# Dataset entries
# # # # #

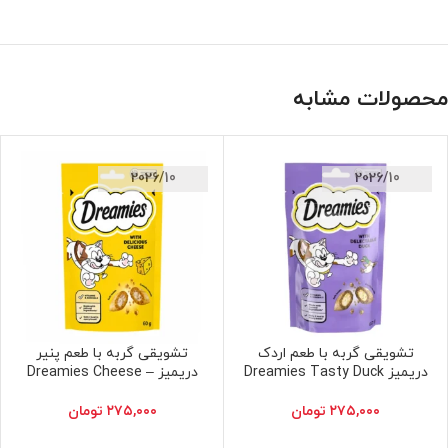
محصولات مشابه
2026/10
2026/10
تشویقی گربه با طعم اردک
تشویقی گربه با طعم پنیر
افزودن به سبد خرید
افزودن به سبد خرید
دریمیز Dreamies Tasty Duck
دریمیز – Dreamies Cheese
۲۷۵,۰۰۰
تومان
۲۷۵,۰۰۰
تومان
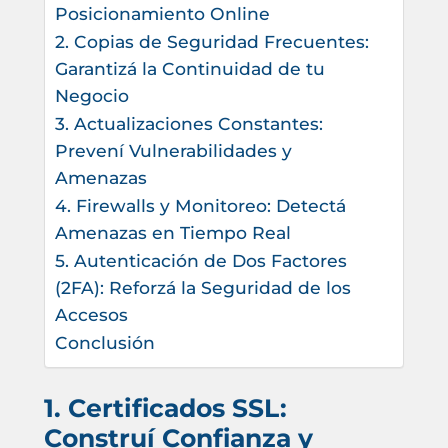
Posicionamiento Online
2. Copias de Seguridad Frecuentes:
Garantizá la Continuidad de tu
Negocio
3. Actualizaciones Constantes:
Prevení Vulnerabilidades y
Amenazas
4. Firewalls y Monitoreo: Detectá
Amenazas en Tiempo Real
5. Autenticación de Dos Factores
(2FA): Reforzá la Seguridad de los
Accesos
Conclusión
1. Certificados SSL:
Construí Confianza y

# # # # #

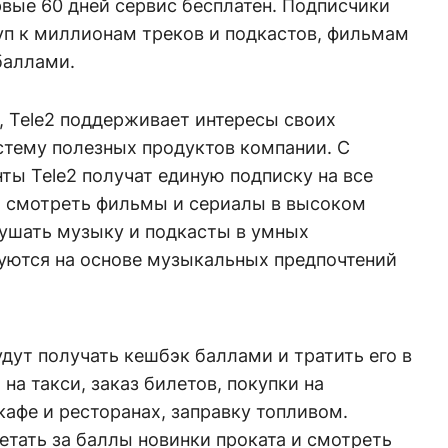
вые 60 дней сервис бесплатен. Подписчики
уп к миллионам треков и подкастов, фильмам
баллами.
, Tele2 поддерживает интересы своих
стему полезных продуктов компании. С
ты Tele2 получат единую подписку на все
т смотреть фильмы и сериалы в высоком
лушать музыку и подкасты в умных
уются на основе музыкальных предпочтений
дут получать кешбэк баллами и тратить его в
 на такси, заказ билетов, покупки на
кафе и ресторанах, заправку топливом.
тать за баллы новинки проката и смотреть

# # # # #

# Exercise description
Gather every line of the records that contains the word "دریمیز".

# Response below
دریمیز Dreamies Tasty Duck
دریمیز – Dreamies Cheese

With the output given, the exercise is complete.